Ankara Gençlik Parkı’nda bir araya geldiğimiz Ayta Sözeri, parkın içinde bir çay bahçesinde başlıyoruz sohbete. İstanbul’da yaşayan Ayta, Pembe Hayat’ın çalışmaları için sık sık Ankara’ya geliyor. Hazır Ayta Ankara’da o halde hadi lunaparka dedik ve soluğu Ulus’ta aldık.
Birçok dizide ve sinema filminde ve en önemlisi sahnelerde gördüğümüz, tanıdığımız Ayta’ya dair her şeyi merak ediyorum. Günlük yaşamını, çalışma temposunu ve alışkanlıkları.
“İstanbul’a geldiğinde tanık olacaksın, bir oyuncu olarak başkalarından farklı bir yaşantım yok herkes gibi yaşıyorum. Belki bir saat erken belki bir saat geç uyanıyorum. Kahvaltı yapıyorum… Gerçekten çok gündelik bir hayat yaşıyorum. Öyle sabah kalkar kalkmaz “plates yapıyorum” gibi bir hayatım yok. Gün içinde görüşmelerimi ve işlerimi planlıyorum.”
Transların yalnızca seks işçiliği yapan ve belli bir yere hapsolmuş bir yaşam tarzı olduğu düşünülüyor. Ayta Sözeri, özellikle “Kayıp Şehir” dizisiyle ve yer aldığı diğer çalışmalarda bu algıyı kıran kadınlardan bir tanesi. Ekranlarda, insanların sahiplendiği, hayranlık duyduğu bir kadın. Tüm bunlarla birlikte Trans hak mücadelesinin sahiplerinden Ayta:
“Görünür olduğum ve hiçbir zaman hak mücadelesinden vazgeçmediğim için bu mücadelenin sembollerinden birisi haline geldim. Çünkü başka trans arkadaşlar gibi görünürlük problemim yoktu. Yaptığım iş görünmekle alakalıydı zaten. Ama diğer trans arkadaşlarım görünürlük problemi olduğu için ortaya çıkmıyorlar ve anlatmıyorlar.”
12 Ağustos’ta Hande Kader’in öldürülmesinin ardından trans cinayetlerine karşı Meclis’ten seslenen isimlerden biri de Ayta oldu. Mecliste Pembe Hayat’ın açıklamasını okuyan Ayta: “Bizi en çok sessizlik öldürüyor.

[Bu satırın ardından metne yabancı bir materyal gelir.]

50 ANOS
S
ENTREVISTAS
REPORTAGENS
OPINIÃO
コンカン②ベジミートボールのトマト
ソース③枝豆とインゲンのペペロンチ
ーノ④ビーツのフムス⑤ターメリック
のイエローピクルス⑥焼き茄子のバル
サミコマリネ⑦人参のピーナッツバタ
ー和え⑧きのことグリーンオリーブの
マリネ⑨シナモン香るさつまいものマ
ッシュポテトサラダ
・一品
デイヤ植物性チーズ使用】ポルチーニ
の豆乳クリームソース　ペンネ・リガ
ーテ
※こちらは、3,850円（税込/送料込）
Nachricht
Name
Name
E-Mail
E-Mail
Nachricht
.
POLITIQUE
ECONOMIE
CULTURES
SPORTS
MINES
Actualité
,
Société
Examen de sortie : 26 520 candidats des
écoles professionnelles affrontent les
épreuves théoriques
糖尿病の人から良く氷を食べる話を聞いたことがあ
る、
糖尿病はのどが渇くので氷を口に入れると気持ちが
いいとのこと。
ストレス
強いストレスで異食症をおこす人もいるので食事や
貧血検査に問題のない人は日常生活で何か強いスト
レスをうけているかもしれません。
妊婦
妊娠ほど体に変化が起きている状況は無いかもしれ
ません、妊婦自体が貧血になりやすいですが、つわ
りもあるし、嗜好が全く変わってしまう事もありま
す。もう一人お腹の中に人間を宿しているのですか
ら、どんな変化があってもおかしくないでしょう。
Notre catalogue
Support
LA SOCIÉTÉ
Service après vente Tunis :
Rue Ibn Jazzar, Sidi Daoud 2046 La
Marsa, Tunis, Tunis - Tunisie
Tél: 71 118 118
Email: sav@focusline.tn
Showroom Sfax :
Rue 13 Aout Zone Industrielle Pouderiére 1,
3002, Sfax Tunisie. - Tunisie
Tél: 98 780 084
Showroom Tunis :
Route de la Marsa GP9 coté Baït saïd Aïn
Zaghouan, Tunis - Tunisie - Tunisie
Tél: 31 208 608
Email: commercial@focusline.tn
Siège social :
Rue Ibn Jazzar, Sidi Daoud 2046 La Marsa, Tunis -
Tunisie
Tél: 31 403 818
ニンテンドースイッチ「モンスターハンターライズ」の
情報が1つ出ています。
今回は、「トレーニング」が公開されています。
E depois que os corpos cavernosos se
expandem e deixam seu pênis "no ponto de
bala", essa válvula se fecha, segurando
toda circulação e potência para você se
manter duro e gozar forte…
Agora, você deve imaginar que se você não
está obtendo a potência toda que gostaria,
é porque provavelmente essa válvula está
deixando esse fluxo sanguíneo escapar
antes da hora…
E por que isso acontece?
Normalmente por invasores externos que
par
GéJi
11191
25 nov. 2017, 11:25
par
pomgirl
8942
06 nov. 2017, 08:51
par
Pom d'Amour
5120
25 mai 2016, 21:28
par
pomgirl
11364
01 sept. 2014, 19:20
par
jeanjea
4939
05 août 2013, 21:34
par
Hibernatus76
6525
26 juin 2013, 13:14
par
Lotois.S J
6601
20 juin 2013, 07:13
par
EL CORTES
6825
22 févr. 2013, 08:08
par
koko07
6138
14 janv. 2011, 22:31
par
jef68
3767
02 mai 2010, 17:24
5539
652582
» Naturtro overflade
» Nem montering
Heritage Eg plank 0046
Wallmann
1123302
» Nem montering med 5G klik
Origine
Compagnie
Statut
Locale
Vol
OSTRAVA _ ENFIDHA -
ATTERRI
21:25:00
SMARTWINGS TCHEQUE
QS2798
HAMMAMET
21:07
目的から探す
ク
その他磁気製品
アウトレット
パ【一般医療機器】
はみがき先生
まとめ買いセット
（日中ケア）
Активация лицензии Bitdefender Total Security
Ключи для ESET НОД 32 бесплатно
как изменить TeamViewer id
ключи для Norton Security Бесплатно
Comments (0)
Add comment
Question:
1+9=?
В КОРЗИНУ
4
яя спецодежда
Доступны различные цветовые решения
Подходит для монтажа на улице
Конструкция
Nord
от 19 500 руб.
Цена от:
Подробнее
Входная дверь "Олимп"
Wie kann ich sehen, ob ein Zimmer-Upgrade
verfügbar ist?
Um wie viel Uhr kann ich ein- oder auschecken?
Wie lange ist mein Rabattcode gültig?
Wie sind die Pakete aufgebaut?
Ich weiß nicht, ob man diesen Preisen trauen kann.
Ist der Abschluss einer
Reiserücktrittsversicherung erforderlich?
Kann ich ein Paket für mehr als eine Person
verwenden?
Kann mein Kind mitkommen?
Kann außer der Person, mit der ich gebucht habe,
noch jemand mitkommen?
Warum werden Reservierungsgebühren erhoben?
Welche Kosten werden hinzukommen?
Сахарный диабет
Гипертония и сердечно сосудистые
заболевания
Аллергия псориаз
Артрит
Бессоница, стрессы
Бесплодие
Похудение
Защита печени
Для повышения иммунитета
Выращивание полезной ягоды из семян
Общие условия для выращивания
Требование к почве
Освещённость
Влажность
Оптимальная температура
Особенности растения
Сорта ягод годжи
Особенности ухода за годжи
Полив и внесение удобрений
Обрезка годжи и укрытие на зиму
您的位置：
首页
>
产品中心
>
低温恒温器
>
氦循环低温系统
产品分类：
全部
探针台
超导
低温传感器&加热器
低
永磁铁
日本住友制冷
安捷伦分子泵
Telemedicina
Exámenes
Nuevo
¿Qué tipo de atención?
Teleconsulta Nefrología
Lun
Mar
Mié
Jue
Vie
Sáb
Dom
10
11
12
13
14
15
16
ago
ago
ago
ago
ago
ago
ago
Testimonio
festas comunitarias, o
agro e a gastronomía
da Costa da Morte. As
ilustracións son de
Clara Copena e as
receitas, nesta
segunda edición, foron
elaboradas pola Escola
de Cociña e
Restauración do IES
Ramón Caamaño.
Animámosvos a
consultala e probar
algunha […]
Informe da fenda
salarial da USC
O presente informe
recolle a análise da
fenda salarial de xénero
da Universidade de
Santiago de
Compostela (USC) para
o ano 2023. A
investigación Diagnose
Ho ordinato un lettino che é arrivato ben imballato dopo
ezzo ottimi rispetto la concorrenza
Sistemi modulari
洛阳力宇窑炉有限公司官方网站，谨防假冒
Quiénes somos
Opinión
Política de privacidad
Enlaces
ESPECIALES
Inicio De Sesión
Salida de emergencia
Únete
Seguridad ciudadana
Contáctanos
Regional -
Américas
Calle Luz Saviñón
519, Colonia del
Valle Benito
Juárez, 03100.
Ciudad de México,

Biz yaşamak istiyoruz.” diye seslenmişti.
Çay bahçesinde yüksek sesle çalan Nil Budak şarkısına eşlik ediyor Ayta:
“Ben de insanım,
sizlerden biriyim ben de.
Gözüm yok yükseklerde.”
Neden çekimler için bir lunaparkı seçtiğini soruyorum Ayta’ya: “Aslında hem bir yer bilmediğim için lunaparka geldik Ankara’da, hem de eğlenceli geldi bana. Hem biraz herkese çocuk gibi hissettirir diye düşündüm hem de lunaparkı seven insanlar için geldim.”
Parkta, Ayta’nın hayranları geliyor yanımıza. Kimisi “Paramparça” dizisinden kimisi “Kayıp Şehir”den kimi de “Akasya Durağı”ndan tanıyor onu.
Ayta’yı hayranlarına soruyorum, “Paramparça” dizisindeki mahkum rolünü anlatıyor bir hayranı: “Öfkesini, tüm kadınlık hallerini çok güzel hissettirdi o dizide Ayta Hanım” diyor. Genç hayranlarıysa “Akasya Durağı”nda taksi şoförü “Sinan” karakteriyle maceralarını çok sevdiklerini anlatıyor.
Gençlik Parkı’nın lunaparkında, elimizdeki fotoğraf makinelerini görerek “fotoğraf çekmek yasak hemşerim” diye yanımıza gelen görevliler Ayta’yı fark edince “burası sizin, buyurun atlıkarınca, korku tüneli… Her yerde çekim yapabilirsiniz” diyor.
Ayta, atlıkarıncaya biniyor, söylediği gibi çocuk gibi hissediyoruz kendimizi. Parkın içindeki renkli oyuncaklar ve çocuk sesleri bizi de mutlu ediyor. Ayta, herkesle çok samimi ilişki kuran, gülümseyen ve sohbet eden bir oyuncu, onun bu güzel enerjisi bizi de sarıp sarmalıyor.
Parktaki çocuklardan görevlilere kadar Ayta Sözeri’ye hayranlıkla bakan gözlerin arasında parktan ayrılıyoruz. Ve Ayta Sözeri’yle İstanbul’da buluşmak üzere vedalaşıyoruz.